═══ RECORDS SHOWN ═══

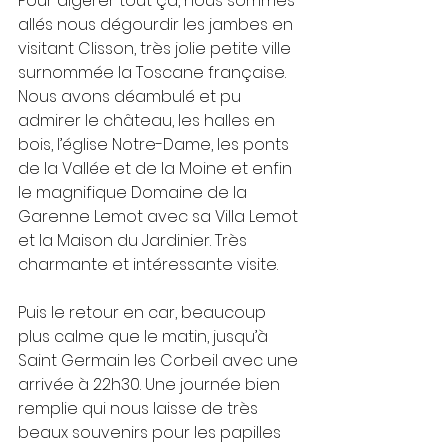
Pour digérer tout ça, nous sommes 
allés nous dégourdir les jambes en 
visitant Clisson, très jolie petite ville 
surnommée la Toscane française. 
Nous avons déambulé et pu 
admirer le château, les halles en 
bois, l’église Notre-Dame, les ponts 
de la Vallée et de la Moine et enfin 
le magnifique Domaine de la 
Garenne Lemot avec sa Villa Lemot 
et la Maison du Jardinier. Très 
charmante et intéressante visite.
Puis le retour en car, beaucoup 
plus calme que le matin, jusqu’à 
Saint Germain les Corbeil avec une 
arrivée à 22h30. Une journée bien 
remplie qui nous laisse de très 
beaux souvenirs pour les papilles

═══
═══ RECORDS SHOWN ═══

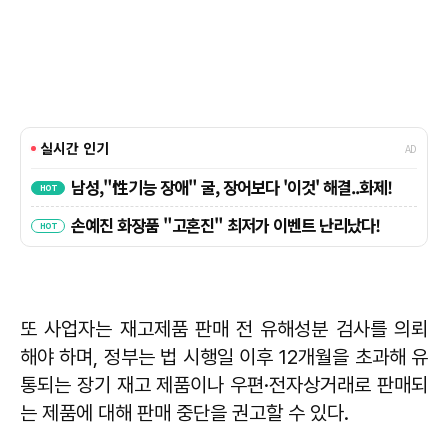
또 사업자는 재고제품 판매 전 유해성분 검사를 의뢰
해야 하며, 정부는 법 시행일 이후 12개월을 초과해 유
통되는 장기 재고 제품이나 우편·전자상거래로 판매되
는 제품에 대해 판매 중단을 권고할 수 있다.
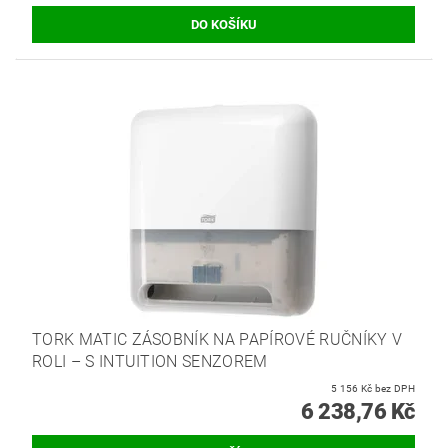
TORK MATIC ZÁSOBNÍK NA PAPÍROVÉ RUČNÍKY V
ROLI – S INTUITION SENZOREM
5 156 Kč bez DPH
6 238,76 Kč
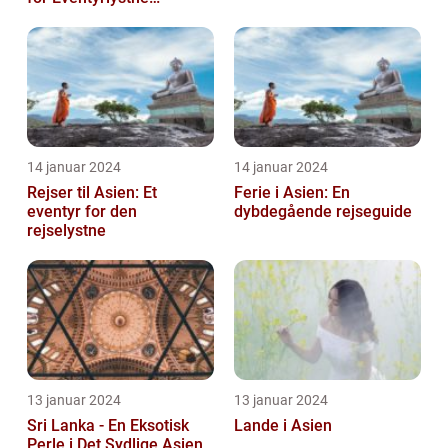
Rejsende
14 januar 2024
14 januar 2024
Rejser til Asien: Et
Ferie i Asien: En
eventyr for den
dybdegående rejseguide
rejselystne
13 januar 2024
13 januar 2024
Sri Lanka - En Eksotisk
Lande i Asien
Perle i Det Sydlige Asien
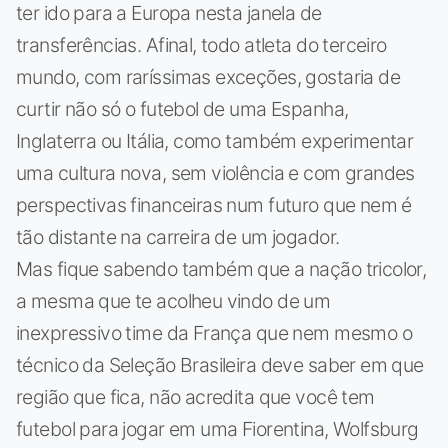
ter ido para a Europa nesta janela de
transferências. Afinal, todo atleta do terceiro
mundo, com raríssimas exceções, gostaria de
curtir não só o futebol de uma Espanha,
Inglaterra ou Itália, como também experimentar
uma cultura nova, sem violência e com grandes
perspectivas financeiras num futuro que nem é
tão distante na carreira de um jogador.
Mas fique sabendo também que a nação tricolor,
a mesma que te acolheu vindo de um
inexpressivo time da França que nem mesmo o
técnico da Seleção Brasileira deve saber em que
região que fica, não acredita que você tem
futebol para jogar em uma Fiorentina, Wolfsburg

═══

* **THE PROBLEM**
What do the entries above read from the line containing "Rejser til Asien: Et" through the line containing "futebol para jogar"? Output those lines exactly, both ends included, with the pictures left out.

* **ANSWER SPACE**
Rejser til Asien: Et
Ferie i Asien: En
eventyr for den
dybdegående rejseguide
rejselystne
13 januar 2024
13 januar 2024
Sri Lanka - En Eksotisk
Lande i Asien
Perle i Det Sydlige Asien
ter ido para a Europa nesta janela de
transferências. Afinal, todo atleta do terceiro
mundo, com raríssimas exceções, gostaria de
curtir não só o futebol de uma Espanha,
Inglaterra ou Itália, como também experimentar
uma cultura nova, sem violência e com grandes
perspectivas financeiras num futuro que nem é
tão distante na carreira de um jogador.
Mas fique sabendo também que a nação tricolor,
a mesma que te acolheu vindo de um
inexpressivo time da França que nem mesmo o
técnico da Seleção Brasileira deve saber em que
região que fica, não acredita que você tem
futebol para jogar em uma Fiorentina, Wolfsburg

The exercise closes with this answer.